The novel is at once descriptive and meditative; a blues lament, a rap. It is experimental and extraordinary, and the author is no less exceptional: now a professor at Mt. Holyoke and a fellow at Yale, Herron, 43, is grappling with the recently unleashed memories of untold childhood rapes. She did not remember the abuse when she started her novel in 1972. It was only as the book neared publication two years ago, and Herron entered therapy, that she saw a link to her life.

Herron’s accusations are relentless in their horror; they are also flatly denied by many family members, including the male relative she claims first raped her in her infancy. But it was a now deceased aunt, Herron says, who orchestrated the most hideous abuse. “Two or three times a week I was taken from nursery school to a house of prostitution on 14th Street,” she begins softly, “where I became the partner of a man I called Big White Daddy. I can remember [the first time] he lowered me onto him,” Herron claims. “I thought it was an accident, but instead of lifting me off, he just jumps on the bed with me. You can imagine the scream: I was 4 years old.

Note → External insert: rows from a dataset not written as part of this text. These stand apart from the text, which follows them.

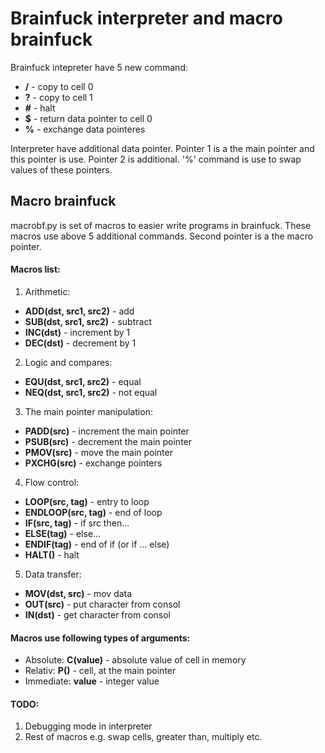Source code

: # Brainfuck interpreter and macro brainfuck

Brainfuck intepreter have 5 new command:
 - **/** \- copy to cell 0
 - **?** \- copy to cell 1
 - **#** \- halt
 - **$** \- return data pointer to cell 0
 - **%** \- exchange data pointeres

Interpreter have additional data pointer. Pointer 1 is a the main pointer and this pointer is use. Pointer 2 is additional. '%' command is use to swap values of these pointers.

## Macro brainfuck

macrobf.py is set of macros to easier write programs in brainfuck. These macros use above 5 additional commands. Second pointer is a the macro pointer. 

#### Macros list:
1. Arithmetic:
  - **ADD(dst, src1, src2)** \- add
  - **SUB(dst, src1, src2)** \- subtract
  - **INC(dst)** \- increment by 1
  - **DEC(dst)** \- decrement by 1
2. Logic and compares:
  - **EQU(dst, src1, src2)** \- equal
  - **NEQ(dst, src1, src2)** \- not equal
3. The main pointer manipulation:
  - **PADD(src)** \- increment the main pointer
  - **PSUB(src)** \- decrement the main pointer
  - **PMOV(src)** \- move the main pointer
  - **PXCHG(src)** \- exchange pointers
4. Flow control:
  - **LOOP(src, tag)** \- entry to loop
  - **ENDLOOP(src, tag)** \- end of loop
  - **IF(src, tag)** \- if src then...
  - **ELSE(tag)** \- else... 
  - **ENDIF(tag)** \- end of if (or if ... else)
  - **HALT()** \- halt
5. Data transfer:
  - **MOV(dst, src)** \- mov data
  - **OUT(src)** \- put character from consol
  - **IN(dst)** \- get character from consol

#### Macros use following types of arguments:
 - Absolute: **C(value)** \- absolute value of cell in memory
 - Relativ: **P()** \- cell, at the main pointer
 - Immediate: **value** \- integer value 

#### TODO:
1. Debugging mode in interpreter
2. Rest of macros e.g. swap cells, greater than, multiply etc.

“Whenever he became too brutal with [other partners], I would offer myself up sexually,” she continues. “One time, with another man, Big White Daddy was raping a little girl, and she was collapsed between them and couldn’t move. So, I distracted him. Many of the rapes occurred when I was trying to help other people.”

Herron’s currently at work on a nonfiction account of the alleged abuse, “An Instance of Holocaust,” and it promises to be as iconoclastic as her novel: Herron will not compromise her difficult yet rewarding prose. When the original publisher of “Thereafter Johnnie” demanded revisions, Herron balked. “They thought it was too abstract, they didn’t think black women write like that,” she says. “They thought I should either eliminate the black speech or put more in. You had to be ‘The Color Purple’ or you had to be ‘Ulysses’.”

Herron’s writing is not without fault: sometimes the words are too opaque to let meaning shine through. But though it may have its flaws, her novel explores the politics of race and gender in an uncompromising light. Its embattled author, on a quest for self-healing, is not afraid to shine that light on herself.